Ripping and testing and re-sewing are not my favorite sewing activities, but sometimes you just have to force yourself to do them. In fact, I rip and re-sew quite a lot because I'm a perfectionist. However the ripping done on this coat is far beyond what I'd normally expect to do in a given sewing project.
I basically wasted 2 sewing days ripping out what I had sewn, making changes and then advancing back to where I should have been last week. Now I have a functional gusset and a lining that shows more of the promise of the coat-to-be.
After I figured out, using the muslin, where the gusset needed to be and how big it should be, I transferred the necessary details to my pattern and then to the side fronts and backs of my partially-sewn lining. Of course, this meant I had to rip. While I was taking out the side/underarm seams, I decided that at the same time I would have a try at fixing another problem with the lining as first sewn - the sleeves felt too bulky and too narrow. So I also removed the Thinsulate from the sleeves.
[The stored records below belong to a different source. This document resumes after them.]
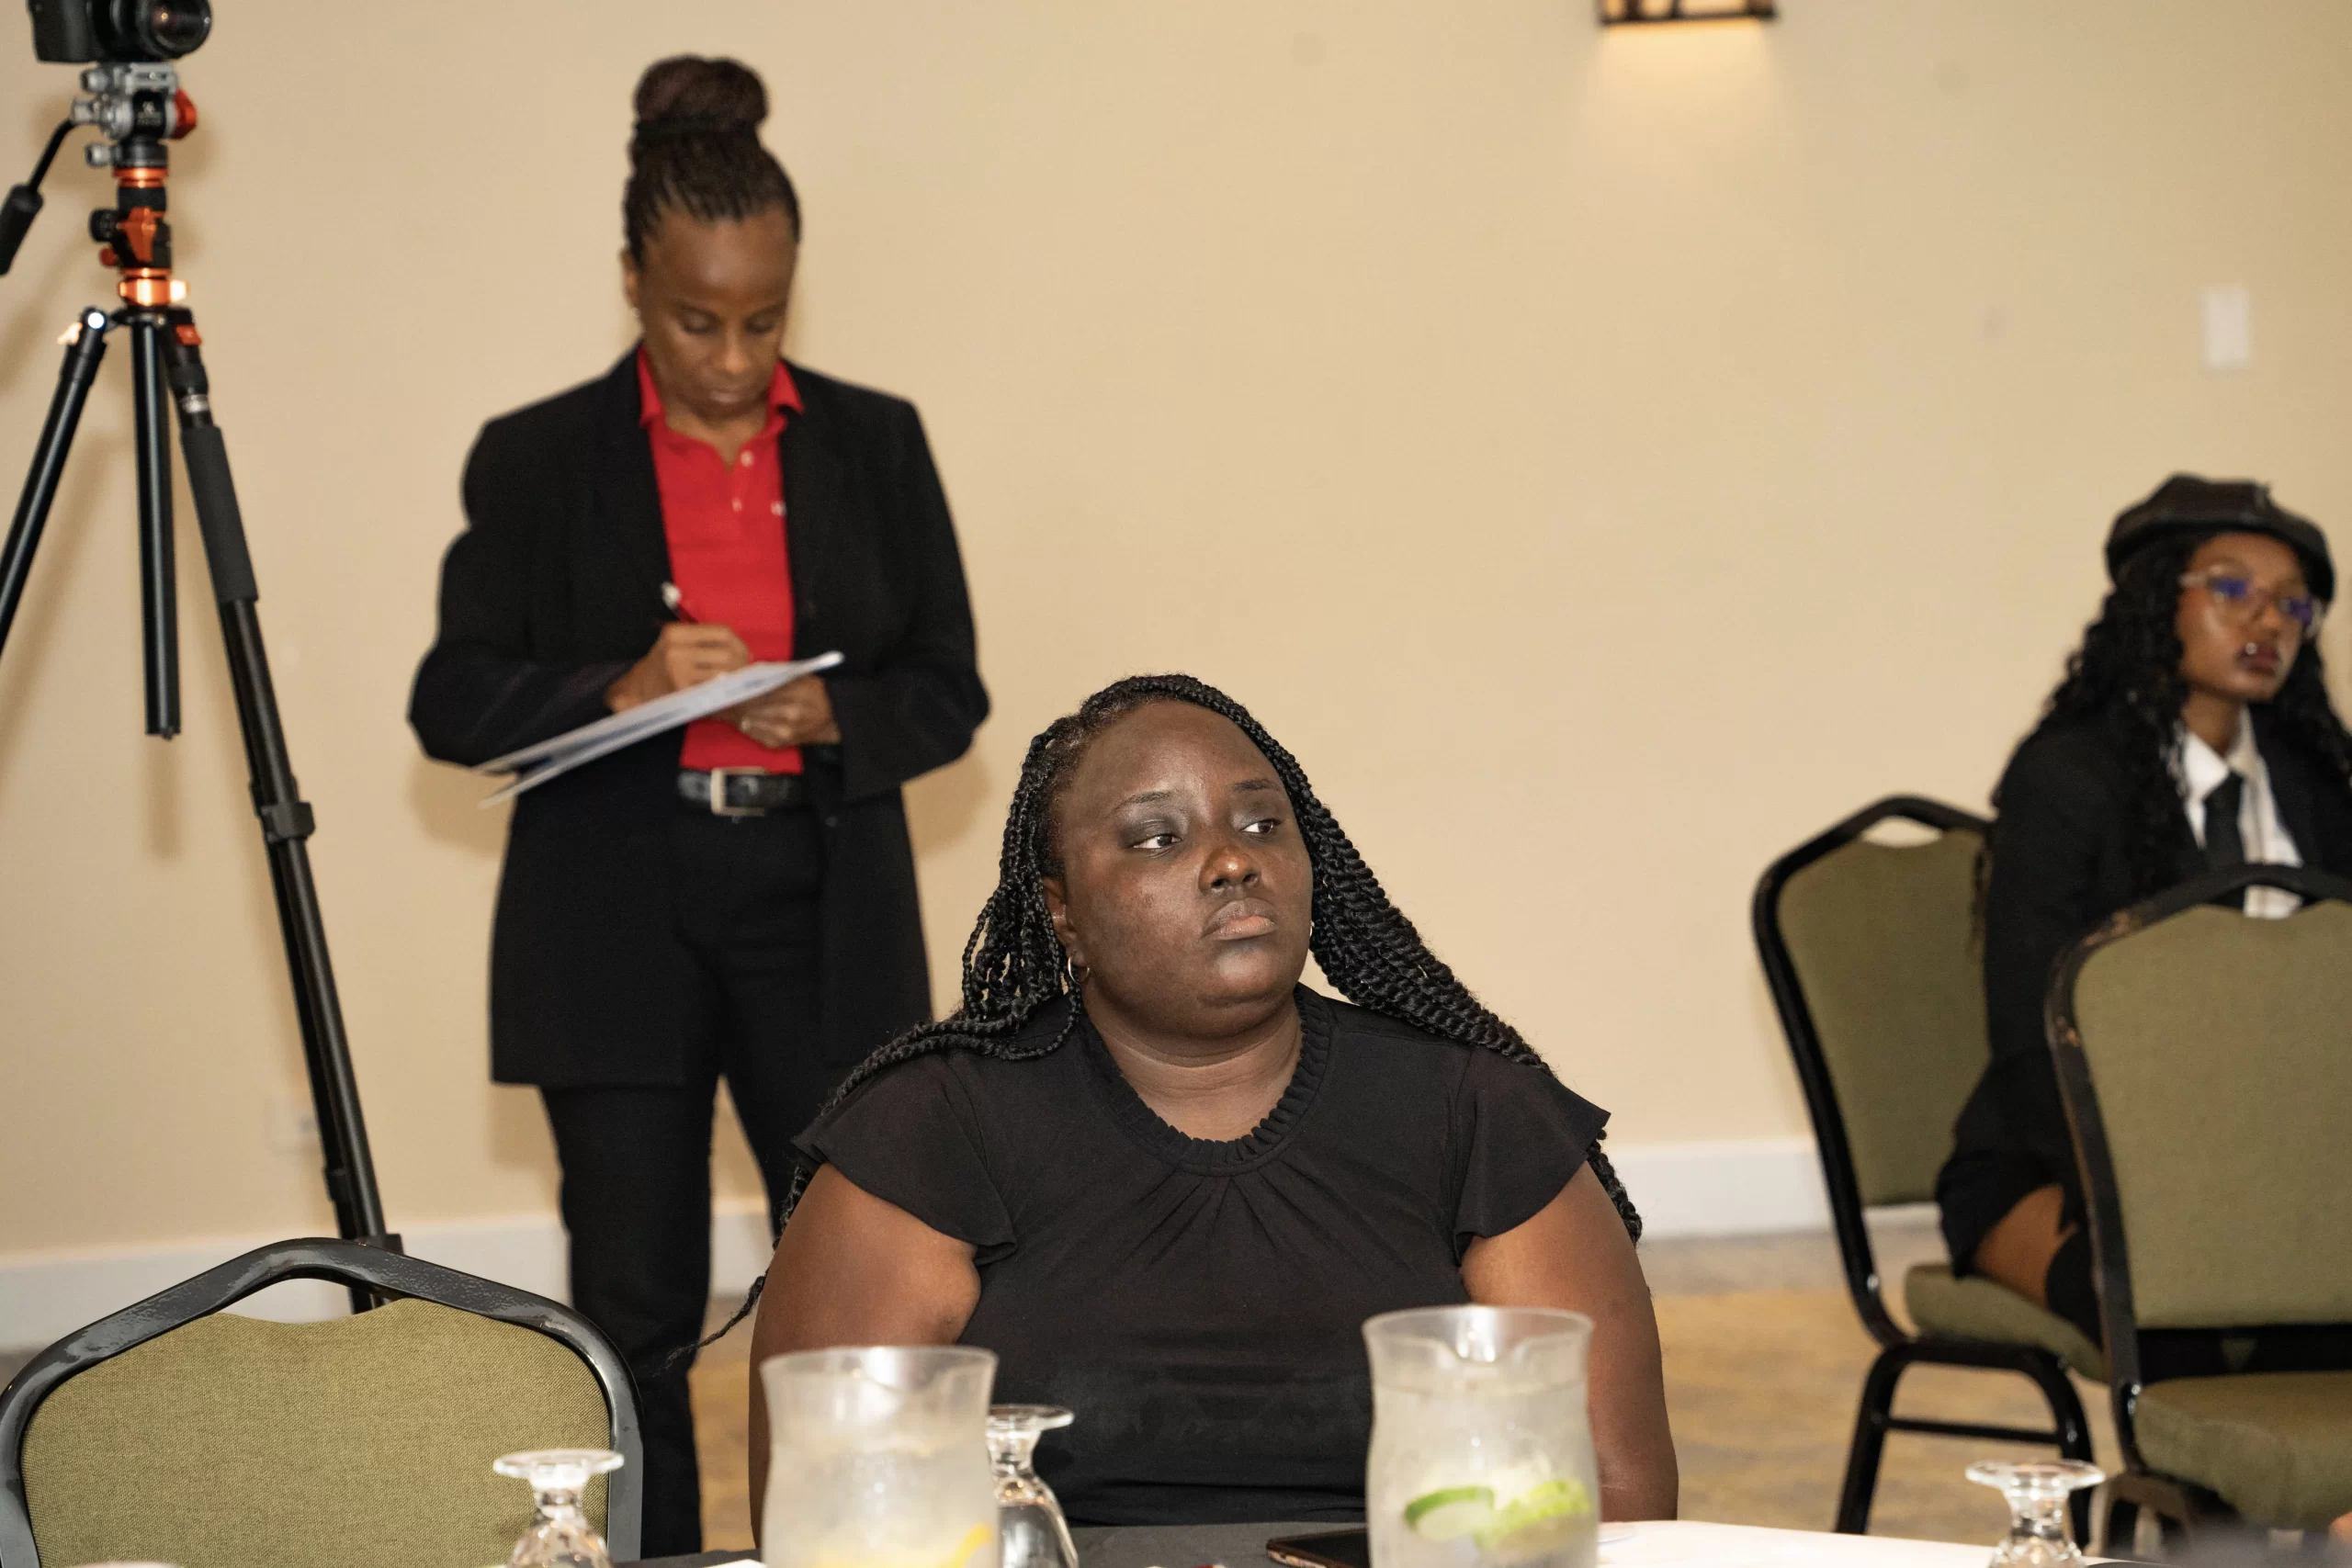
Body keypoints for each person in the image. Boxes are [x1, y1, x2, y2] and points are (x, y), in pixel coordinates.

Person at [409, 56, 986, 1552]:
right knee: (634, 1301)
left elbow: (951, 685)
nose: (731, 358)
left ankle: (847, 1548)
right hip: (617, 910)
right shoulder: (536, 458)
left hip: (822, 903)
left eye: (764, 318)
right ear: (631, 282)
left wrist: (837, 715)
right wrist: (619, 684)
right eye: (693, 320)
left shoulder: (876, 441)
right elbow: (450, 698)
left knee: (856, 1279)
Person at [745, 674, 1677, 1528]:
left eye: (1264, 825)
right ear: (1062, 911)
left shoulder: (1473, 1110)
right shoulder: (930, 1130)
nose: (1232, 860)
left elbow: (1616, 1495)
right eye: (1159, 837)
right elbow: (833, 1518)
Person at [1939, 475, 2352, 1369]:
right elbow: (2028, 1030)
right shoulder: (2067, 778)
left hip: (2279, 1168)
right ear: (2157, 598)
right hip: (2067, 1163)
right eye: (2233, 587)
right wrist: (2170, 1190)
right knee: (2181, 1315)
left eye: (2292, 603)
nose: (2268, 620)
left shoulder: (2320, 785)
I recently bought a life-time supply of white basting thread from a charming lady who runs a tailoring supply store in Montreal. I own needles. I have no excuses! I didn't even mind the hand-sewing activity. I laid the very bulky coat out on my cutting table, as you can see in the picture, and did the sewing while standing there. It was quite Zen... Changing the underlining to a less-bulky one, and paying attention to the stretch factor solved my too-narrow sleeve problem very nicely.
I sewed the new underarm seam up to but not over these lines of stitching. Then, I slashed up between the lines of stitching.